WHAT YOU SHOULD DO
Starting at the first line of the entries, extract each line up to and including the one that contains "notepad: present [534,362,622,414]", but leave out the pictures.

*** Opening of RECORDS SUPPLIED ***

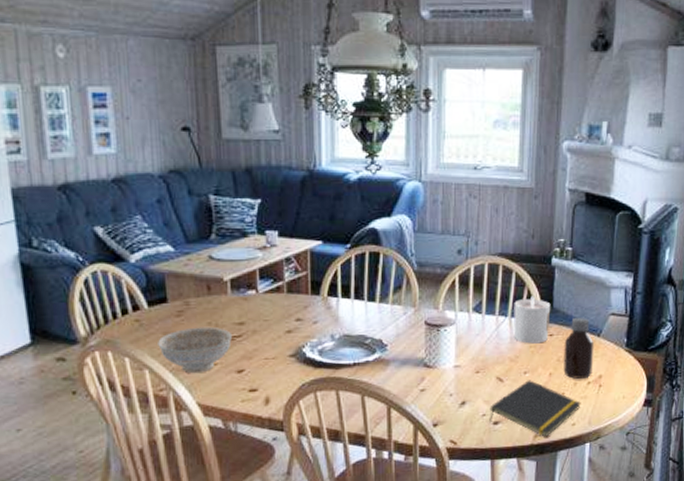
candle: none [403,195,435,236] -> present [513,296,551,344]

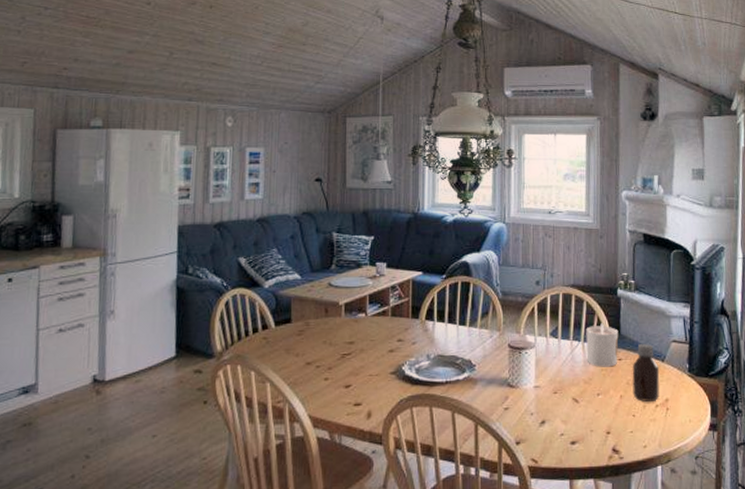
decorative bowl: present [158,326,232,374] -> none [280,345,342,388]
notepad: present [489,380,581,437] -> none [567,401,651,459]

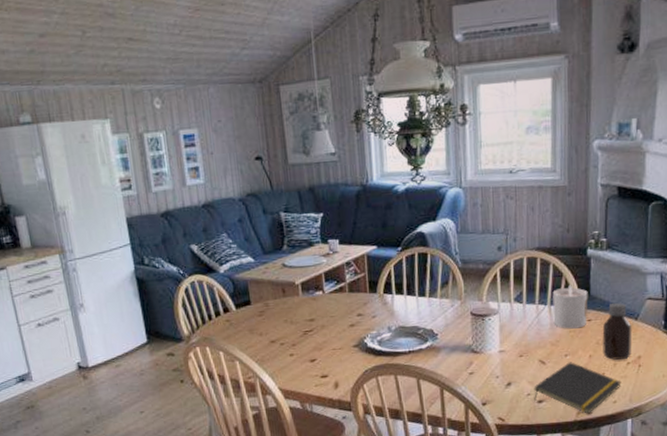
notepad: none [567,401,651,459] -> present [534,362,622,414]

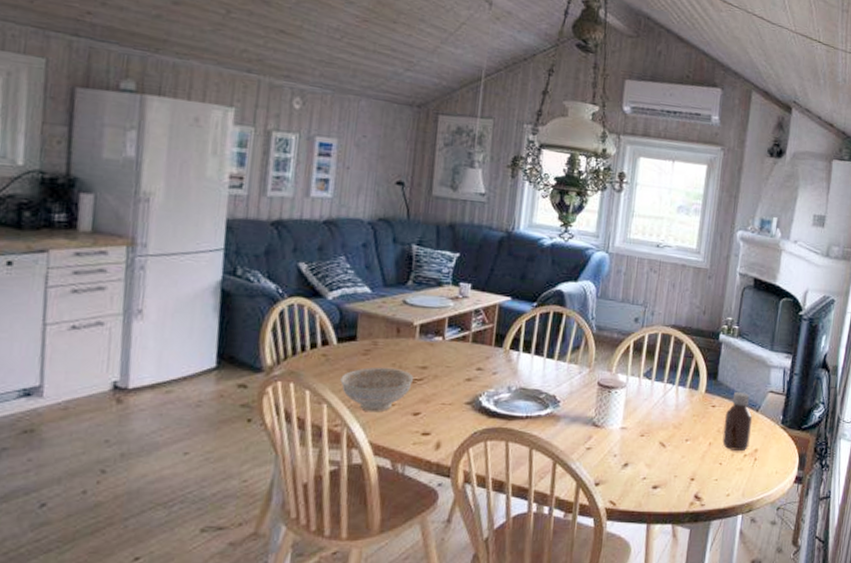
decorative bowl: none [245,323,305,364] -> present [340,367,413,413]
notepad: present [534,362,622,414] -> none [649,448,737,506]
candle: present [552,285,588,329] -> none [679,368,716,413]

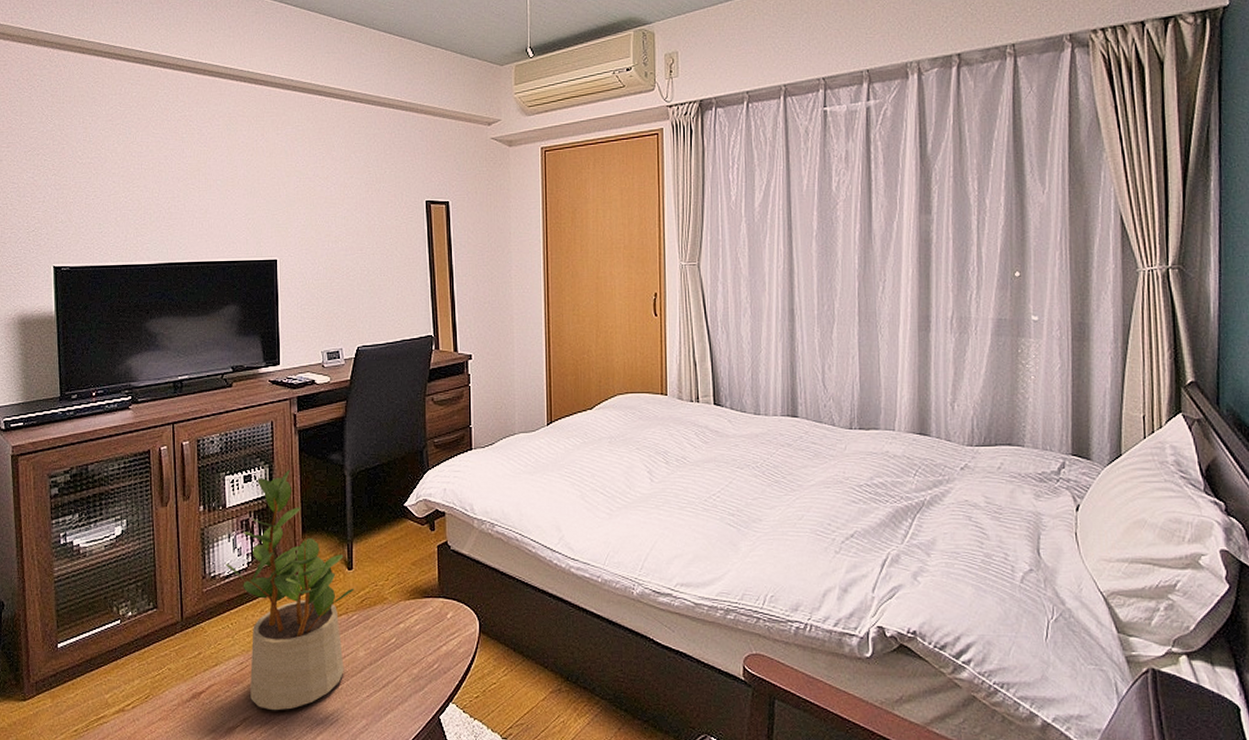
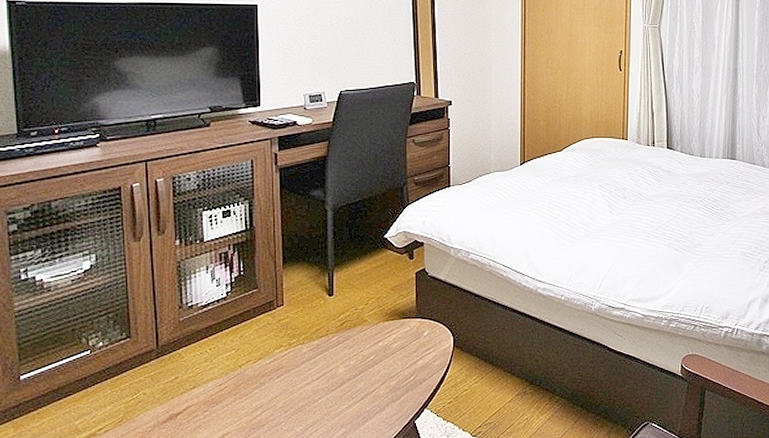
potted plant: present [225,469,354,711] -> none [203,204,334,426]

*** Close of RECORDS SUPPLIED ***

EXERCISE RESPONSE
candle: none [403,195,435,236] -> present [513,296,551,344]

decorative bowl: present [158,326,232,374] -> none [280,345,342,388]
notepad: present [489,380,581,437] -> none [567,401,651,459]

notepad: none [567,401,651,459] -> present [534,362,622,414]

decorative bowl: none [245,323,305,364] -> present [340,367,413,413]
notepad: present [534,362,622,414] -> none [649,448,737,506]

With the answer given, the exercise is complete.